« L’école doit prendre en compte la diversité des familles »
Pour le sociologue Pierre Périer, maître de conférences à l’université Rennes 2, les familles populaires souhaitent une répartition plus stricte des rôles. Aux parents l’éducation. À l’école le scolaire, tout le scolaire, y compris l’aide aux devoirs.
Pourquoi le système scolaire français devient-il de plus en plus inégalitaire ?
PIERRE PÉRIER : Les statistiques montrent en effet que les inégalités se creusent. Les meilleurs font plus que jamais la course en tête, tandis que de 15 à 20 % des élèves rencontrent des difficultés scolaires croissantes.
Parmi eux, on trouve beaucoup de familles modestes domiciliées dans des quartiers qui ont perdu leur mixité sociale. Cet entre-soi subi pèse sur l’émulation et le rapport au savoir.
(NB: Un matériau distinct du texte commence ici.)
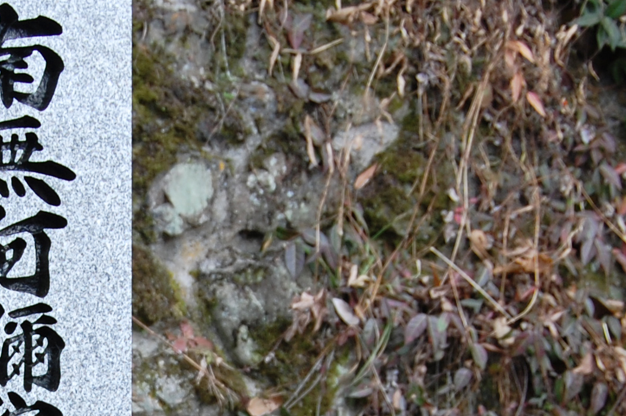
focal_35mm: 149
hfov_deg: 13.6
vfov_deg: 9.1
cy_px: 470
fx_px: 2596
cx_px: 68
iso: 220
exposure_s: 1/125
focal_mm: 35
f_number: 5.6
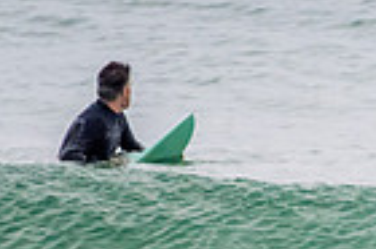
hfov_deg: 0.8
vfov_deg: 0.5
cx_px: 718
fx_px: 26592
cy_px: 297
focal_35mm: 2549
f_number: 5.6
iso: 1100
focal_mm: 500
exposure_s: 1/1000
Comment se caractérisent les relations entre les familles populaires et l’école ?
P. P. : Quand leurs enfants sont en échec, elles en rejettent la responsabilité sur l’institution – plus que sur les enseignants – en invoquant les classes surchargées.
Et, en même temps, elles expriment souvent une forme de fatalisme : « C’est comme ça, mon fils a toujours été mauvais dans cette matière. Comme moi, d’ailleurs. »
De fait, il n’est pas rare que la situation des élèves fasse écho au délicat parcours scolaire des parents. Pour préserver le lien familial, ces derniers préfèrent trouver des excuses à leurs enfants.
Comment améliorer la confiance entre parents et enseignants ?
P. P. : Plutôt que de confiance, je parlerais de nécessaire reconnaissance mutuelle. La plupart des parents reconnaissent le rôle essentiel des enseignants, sans que ceux-ci en aient conscience.
Les familles les plus modestes n’arrivent pas toujours à communiquer avec l’école suivant les modalités qu’elle leur impose. Les enseignants leur font passer les informations par écrit, alors que beaucoup ont du mal avec la lecture.
De même, ils tiennent des réunions à des horaires parfois incompatibles avec les emplois des parents : les cadres, en général, parviennent à se libérer, mais pas les femmes de ménage en CDD.
Du coup, de nombreux professeurs considèrent une partie des parents comme démissionnaires et les stigmatisent, voire les disqualifient, parce qu’ils s’écartent de la norme qu’eux-mêmes ont unilatéralement fixée.
Comment améliorer la communication ?
P. P. : L’école doit expliciter ce qu’elle attend des parents. Ce qui devrait l’amener à réviser ses attentes, puisque nombre de familles ne sont pas à même de les satisfaire. Elle doit, dans sa façon de communiquer, prendre en compte leur diversité.
Elle doit aussi anticiper, ne pas attendre que tombent les premiers résultats pour faire venir les parents à l’école. Enfin, il faut insérer les familles dans un réseau (associations de parents d’élèves, associations de quartier, etc.), ne pas les laisser seules dans une relation asymétrique avec les enseignants.
Au-delà de cela, il faut aussi prendre en compte les attentes de ces familles populaires : leur priorité, c’est une complémentarité avec les enseignants. Elles souhaitent qu’on les laisse s’occuper de l’éducation de leurs enfants.
Et que l’école se charge, de A à Z, des questions scolaires, y compris l’aide aux devoirs, un facteur d’inégalité sociale dans la mesure où ces familles se sentent souvent démunies face aux apprentissages.